Aim:
Answer these questions using the passage on e-commerce and recession.
1. What share of total U.S. retail sales did e-commerce make up in 2008?
2. Which discount retailer's stock gained the most during the GFC, and by what percentage?
3. What was Amazon's revenue in 2009?

Text passage:
** Start **

Frankly, we aren’t sure. We aren’t economists. But a few things we know:
The Fed appears to be hell bent on taming inflation with consistent rate hikes. This will inevitably slow down the economy as the cost of capital becomes more expensive.
With record inflation, layoffs picking up, deflating asset bubbles (stocks, housing, automotive, etc), and further Fed rate hikes ahead, many economists are predicting at least a mild recession is on the horizon.
What can the last significant recession teach us?
In the event we are headed into a recessionary environment, is there anything e-commerce enablement founders can learn from the last significant recession, the Great Financial Crisis (“GFC”) of 2007-09? Sadly not much. e-commerce was still a nascent category, accounting for just 3.6% of total U.S. retail sales in 2008. Shopify was only a few years old at the time generating just $1.1M revenue in 2008.
But there are a few learnings to keep in mind:
Consumer spending declined: during the GFC, both retail and e-commerce experience saw sharp declines in sales growth, consumer spending slowed, and consumer confidence hit all-time lows.
Consumer behavior evolved: Consumers began looking for lower-priced products and flocked to discounted merchandise. During the GFC, this shift in purchasing habits was reflected in the strong performance of discount retailer stock prices, which outperformed both the S&P 500 and premium retailers during this period; Dollar Tree (+10.9%), Walmart (+11.1%), TJMaxx (+32.9%) vs. S&P 500 (-25.8%) and Nordstrom (-26.5%).
Amazon accelerated: Final takeaway from the GFC is that Amazon demonstrated exceptional resilience and growth. The company's revenue increased significantly, from $15Bn in 2007 to $25Bn in 2009, representing a 65% increase.
In Jeff Bezos’ 2008 Shareholder Letter, after Amazon’s stock was down 33% in 2008, he said, “In this turbulent global economy, our fundamental approach remains the same. Stay heads down, focused on the long term and obsessed over customers.” He referenced their continued focus on customers and providing “low prices, vast selection, and fast, convenient delivery” and the opportunity ahead with new capabilities like Prime, Kindle, Fulfilled by Amazon, and AWS.
In his 2009 Shareholder Letter, after the stock was up 147% in 2009, Bezos said, “The financial results for 2009 reflect the cumulative effect of 15 years of customer experience improvements: increasing selection, speeding delivery, reducing cost structure so we can afford to offer customers ever-lower prices, and many others.”
Amazon’s long-term orientation and culture of customer obsession enabled them to stay focused in the midst of choppy economic waters. E-commerce enablement founders and CEOs could take inspiration from Amazon’s approach as they seek to accelerate coming out of a recessionary environment.
Predictions for e-commerce enablement in a recessionary environment
With the lessons of the past in mind, if we are indeed headed for a recessionary environment below are some trends we expect to see in the e-commerce enablement space.
Budget cuts and tool consolidation
If merchants start to feel softening from their customer bases and sense revenue slowing, they will start to think of ways to reduce expenses and will likely scrutinize spend on their tech stack.
Merchants will still rely on their mission critical tools, but they may not upgrade or look to reduce their usage to reduce costs. However, for tools that aren’t mission critical and fit in the “nice to have” category (i.e. tools without a clear, measurable ROI), merchants may take a hard look and ask, “why am I paying for this again?” This phenomenon isn’t isolated to e-commerce, but is happening across SaaS.

** End **

Extracted information:
** Start **

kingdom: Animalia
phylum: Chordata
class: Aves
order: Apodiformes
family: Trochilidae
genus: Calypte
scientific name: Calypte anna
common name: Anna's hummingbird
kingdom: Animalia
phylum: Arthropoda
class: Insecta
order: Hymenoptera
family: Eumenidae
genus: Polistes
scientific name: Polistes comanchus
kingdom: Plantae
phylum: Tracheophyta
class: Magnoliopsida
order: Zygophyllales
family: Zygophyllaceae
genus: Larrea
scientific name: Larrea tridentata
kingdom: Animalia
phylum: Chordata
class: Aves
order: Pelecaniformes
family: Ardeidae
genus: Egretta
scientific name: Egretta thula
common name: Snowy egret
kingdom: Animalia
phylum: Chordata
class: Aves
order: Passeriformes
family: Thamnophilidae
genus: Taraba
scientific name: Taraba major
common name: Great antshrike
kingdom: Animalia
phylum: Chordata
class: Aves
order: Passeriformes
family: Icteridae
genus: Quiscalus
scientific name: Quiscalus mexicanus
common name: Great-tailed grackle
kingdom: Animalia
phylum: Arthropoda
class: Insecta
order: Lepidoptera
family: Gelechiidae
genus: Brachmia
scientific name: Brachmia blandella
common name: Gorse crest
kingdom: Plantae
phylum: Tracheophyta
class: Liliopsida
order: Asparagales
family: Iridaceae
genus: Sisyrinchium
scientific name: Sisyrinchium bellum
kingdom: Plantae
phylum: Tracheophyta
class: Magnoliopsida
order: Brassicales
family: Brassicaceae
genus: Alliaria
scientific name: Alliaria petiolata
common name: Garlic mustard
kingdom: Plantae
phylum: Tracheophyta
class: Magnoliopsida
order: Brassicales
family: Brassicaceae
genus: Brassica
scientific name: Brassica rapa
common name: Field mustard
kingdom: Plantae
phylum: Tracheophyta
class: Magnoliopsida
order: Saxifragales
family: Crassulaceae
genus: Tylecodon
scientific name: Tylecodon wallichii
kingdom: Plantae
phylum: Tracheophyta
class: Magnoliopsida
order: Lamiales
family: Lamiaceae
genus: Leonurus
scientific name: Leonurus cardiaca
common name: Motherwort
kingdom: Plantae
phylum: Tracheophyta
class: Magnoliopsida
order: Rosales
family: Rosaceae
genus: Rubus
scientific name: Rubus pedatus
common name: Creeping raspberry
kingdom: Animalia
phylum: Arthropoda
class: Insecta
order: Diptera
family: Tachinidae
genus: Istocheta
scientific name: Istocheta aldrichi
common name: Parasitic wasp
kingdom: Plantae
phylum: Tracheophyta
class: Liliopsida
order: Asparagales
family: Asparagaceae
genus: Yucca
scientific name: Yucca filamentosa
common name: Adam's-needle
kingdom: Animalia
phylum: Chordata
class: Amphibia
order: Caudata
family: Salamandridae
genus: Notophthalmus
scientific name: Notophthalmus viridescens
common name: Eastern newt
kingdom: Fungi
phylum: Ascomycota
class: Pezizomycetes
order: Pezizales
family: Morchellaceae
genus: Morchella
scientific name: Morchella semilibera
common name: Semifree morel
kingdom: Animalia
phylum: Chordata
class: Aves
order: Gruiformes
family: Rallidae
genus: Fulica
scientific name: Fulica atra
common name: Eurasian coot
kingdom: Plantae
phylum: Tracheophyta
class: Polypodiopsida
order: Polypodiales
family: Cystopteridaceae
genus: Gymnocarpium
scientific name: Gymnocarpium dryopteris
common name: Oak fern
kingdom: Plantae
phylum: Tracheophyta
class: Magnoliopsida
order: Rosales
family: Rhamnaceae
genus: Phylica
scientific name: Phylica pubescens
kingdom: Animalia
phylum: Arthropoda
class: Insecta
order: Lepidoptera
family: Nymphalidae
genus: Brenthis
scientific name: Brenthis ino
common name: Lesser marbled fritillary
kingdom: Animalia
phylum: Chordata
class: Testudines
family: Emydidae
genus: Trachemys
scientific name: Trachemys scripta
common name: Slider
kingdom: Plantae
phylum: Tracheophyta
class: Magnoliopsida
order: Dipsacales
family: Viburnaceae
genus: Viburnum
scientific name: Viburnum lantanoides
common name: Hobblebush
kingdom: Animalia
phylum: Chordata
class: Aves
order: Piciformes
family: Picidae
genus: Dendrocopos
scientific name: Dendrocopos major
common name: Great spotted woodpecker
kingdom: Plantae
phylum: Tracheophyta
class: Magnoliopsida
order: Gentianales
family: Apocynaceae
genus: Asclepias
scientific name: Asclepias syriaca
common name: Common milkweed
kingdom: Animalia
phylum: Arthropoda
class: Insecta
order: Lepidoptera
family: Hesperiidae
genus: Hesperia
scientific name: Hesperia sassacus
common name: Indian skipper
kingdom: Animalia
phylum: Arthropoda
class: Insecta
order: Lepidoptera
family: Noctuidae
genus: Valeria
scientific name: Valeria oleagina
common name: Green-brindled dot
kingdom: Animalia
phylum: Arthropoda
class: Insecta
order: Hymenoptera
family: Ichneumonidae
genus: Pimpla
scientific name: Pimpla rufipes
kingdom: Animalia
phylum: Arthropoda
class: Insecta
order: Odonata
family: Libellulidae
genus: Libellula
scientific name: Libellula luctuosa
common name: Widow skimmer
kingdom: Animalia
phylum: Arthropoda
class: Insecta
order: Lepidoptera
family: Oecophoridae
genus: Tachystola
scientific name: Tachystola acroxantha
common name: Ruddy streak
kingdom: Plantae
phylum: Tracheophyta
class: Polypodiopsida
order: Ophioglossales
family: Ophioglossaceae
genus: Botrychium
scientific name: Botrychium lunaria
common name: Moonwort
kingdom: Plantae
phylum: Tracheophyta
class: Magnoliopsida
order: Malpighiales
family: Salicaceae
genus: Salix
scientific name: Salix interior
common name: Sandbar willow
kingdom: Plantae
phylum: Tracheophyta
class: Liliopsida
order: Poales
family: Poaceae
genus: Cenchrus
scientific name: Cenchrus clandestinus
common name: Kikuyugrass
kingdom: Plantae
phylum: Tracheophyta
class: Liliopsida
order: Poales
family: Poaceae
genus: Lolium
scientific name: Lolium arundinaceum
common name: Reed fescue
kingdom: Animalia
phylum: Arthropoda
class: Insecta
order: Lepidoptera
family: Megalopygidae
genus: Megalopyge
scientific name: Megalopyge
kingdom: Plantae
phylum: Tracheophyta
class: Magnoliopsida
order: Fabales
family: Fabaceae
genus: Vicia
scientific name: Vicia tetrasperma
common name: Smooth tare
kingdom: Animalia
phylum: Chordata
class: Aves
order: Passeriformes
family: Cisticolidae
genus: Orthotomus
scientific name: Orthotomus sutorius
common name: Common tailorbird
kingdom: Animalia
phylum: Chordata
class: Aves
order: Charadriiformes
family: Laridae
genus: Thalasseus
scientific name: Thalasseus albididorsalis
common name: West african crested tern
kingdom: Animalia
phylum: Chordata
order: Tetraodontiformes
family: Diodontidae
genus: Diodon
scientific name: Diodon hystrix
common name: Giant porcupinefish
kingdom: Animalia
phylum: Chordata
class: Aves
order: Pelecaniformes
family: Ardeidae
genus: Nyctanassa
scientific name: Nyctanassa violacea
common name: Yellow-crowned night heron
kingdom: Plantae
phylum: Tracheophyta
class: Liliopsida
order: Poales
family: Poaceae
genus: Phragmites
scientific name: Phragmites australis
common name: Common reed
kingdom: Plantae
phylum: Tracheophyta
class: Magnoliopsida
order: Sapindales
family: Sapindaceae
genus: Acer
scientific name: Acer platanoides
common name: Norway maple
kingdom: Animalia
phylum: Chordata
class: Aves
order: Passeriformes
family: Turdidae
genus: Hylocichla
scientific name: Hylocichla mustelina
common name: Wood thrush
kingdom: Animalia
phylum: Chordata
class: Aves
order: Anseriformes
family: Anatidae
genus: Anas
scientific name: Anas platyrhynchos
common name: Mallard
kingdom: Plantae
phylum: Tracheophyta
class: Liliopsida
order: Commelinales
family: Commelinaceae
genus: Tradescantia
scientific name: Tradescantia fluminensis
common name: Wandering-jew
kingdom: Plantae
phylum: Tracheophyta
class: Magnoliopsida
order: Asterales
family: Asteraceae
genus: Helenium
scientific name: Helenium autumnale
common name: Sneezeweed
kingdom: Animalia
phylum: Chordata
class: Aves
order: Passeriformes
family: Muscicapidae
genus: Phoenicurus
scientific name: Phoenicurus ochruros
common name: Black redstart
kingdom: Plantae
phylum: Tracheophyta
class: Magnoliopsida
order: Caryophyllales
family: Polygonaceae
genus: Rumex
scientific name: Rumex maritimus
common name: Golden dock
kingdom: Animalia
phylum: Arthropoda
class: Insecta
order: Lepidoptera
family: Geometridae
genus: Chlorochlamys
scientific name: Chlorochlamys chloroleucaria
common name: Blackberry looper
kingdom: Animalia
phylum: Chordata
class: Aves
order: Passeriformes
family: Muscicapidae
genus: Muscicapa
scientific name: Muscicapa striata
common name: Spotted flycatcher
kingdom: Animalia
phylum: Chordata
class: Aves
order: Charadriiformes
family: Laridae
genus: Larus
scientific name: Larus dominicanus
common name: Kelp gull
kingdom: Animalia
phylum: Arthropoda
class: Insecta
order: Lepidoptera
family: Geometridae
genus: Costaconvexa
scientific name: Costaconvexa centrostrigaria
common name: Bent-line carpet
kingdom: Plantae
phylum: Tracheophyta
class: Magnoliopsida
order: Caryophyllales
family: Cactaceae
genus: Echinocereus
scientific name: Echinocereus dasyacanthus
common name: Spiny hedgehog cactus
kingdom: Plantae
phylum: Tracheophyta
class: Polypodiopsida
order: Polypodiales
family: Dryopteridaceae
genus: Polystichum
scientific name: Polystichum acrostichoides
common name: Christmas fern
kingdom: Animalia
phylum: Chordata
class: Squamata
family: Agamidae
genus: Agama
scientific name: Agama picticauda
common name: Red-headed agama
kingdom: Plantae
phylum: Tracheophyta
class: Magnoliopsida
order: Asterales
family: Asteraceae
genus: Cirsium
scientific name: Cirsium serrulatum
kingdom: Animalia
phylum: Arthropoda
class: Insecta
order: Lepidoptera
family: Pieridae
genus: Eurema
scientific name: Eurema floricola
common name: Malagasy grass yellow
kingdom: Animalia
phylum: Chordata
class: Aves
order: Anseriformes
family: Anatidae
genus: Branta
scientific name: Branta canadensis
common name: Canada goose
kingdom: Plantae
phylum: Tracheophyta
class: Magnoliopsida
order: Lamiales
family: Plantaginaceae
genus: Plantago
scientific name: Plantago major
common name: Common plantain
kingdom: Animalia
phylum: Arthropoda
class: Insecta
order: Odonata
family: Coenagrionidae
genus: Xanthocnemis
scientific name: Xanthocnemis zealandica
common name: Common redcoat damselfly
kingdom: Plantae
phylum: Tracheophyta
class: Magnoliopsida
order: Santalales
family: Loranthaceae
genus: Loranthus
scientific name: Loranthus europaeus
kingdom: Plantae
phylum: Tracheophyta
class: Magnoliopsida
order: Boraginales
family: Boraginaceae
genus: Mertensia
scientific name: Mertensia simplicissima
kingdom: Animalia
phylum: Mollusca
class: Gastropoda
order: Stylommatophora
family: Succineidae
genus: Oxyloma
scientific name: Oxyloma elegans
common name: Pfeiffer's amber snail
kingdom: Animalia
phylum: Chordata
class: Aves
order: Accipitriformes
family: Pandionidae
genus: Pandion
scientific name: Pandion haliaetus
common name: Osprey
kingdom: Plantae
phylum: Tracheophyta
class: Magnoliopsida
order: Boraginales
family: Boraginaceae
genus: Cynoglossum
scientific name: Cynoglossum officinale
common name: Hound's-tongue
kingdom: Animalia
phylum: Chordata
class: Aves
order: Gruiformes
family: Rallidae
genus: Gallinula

** End **

Response:
1. 3.6%
2. TJMaxx, +32.9%
3. $25Bn